Selection ::
What is an Initial Coin Offering (ICO)?

Published by Thomas Herold in Banking, Corporate Finance, Investments, Trading

'Initial Coin Offering (ICO)' is explained in detail and with examples in the Corporate Finance edition of the Herold Financial Dictionary, which you can get from Amazon in Ebook or Paperback edition.

An Initial Coin Offering refers to a non-regulated process in which the funds for new crypto-currency projects become raised. This is also popularly known by its acronym of ICO. These ICOs allow for entrepreneurs to sidestep the heavily regulated process of raising capital through more traditional means involving banks, venture capital, angel investors, or IPOs initial public offerings on stock exchanges.

With any ICO offer campaign, at least some of the crypto-currency will be sold off to those backers of the venture who become involved early. They receive this in compensation for providing traditional currency or alternative currency investment from the likes of Bitcoin. These ICOs are also known as IPCOs, or Initial Public Coin Offerings sometimes.

The process for engaging in an Initial Coin Offering is straightforward and relatively easy to do. The startup outfit begins by producing and releasing a whitepaper-based plan that reveals all of the key details on the venture. These include the needs this operation will meet when it is up and running, what percentage of the new virtual currency project pioneers will keep, what kinds of funding is allowed, the amount of cash required to make the venture a success, and what time duration the campaign will run.

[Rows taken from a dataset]
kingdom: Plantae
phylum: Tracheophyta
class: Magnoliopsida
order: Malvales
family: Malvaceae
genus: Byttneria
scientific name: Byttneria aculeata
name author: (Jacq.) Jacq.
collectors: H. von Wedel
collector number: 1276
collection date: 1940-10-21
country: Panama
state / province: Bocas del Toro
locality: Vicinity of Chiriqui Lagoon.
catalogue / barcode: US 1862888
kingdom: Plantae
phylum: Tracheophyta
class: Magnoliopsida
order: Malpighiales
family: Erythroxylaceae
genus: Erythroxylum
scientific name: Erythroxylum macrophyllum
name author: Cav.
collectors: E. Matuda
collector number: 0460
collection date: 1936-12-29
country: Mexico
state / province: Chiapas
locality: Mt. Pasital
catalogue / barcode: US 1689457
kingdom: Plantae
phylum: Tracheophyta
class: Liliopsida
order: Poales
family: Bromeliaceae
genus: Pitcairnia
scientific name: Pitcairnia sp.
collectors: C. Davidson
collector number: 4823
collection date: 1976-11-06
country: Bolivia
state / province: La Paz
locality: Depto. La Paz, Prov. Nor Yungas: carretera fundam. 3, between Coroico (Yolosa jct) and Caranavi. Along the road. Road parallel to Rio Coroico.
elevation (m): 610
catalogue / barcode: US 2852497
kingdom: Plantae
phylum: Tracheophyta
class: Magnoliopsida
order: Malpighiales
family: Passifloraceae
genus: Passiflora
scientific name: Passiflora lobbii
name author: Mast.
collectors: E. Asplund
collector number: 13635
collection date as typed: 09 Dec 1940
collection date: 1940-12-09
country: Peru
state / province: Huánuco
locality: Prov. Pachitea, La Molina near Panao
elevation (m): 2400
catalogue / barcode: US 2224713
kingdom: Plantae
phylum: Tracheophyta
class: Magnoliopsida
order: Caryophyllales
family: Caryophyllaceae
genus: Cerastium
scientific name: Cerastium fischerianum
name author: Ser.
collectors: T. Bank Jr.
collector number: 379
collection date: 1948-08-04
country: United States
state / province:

Your task :: Please transcribe the stretch of the ICO article from "Published by Thomas" through "on stock exchanges.". The records come from a different source than the ICO article.

Solution to this task ::
Published by Thomas Herold in Banking, Corporate Finance, Investments, Trading

'Initial Coin Offering (ICO)' is explained in detail and with examples in the Corporate Finance edition of the Herold Financial Dictionary, which you can get from Amazon in Ebook or Paperback edition.

An Initial Coin Offering refers to a non-regulated process in which the funds for new crypto-currency projects become raised. This is also popularly known by its acronym of ICO. These ICOs allow for entrepreneurs to sidestep the heavily regulated process of raising capital through more traditional means involving banks, venture capital, angel investors, or IPOs initial public offerings on stock exchanges.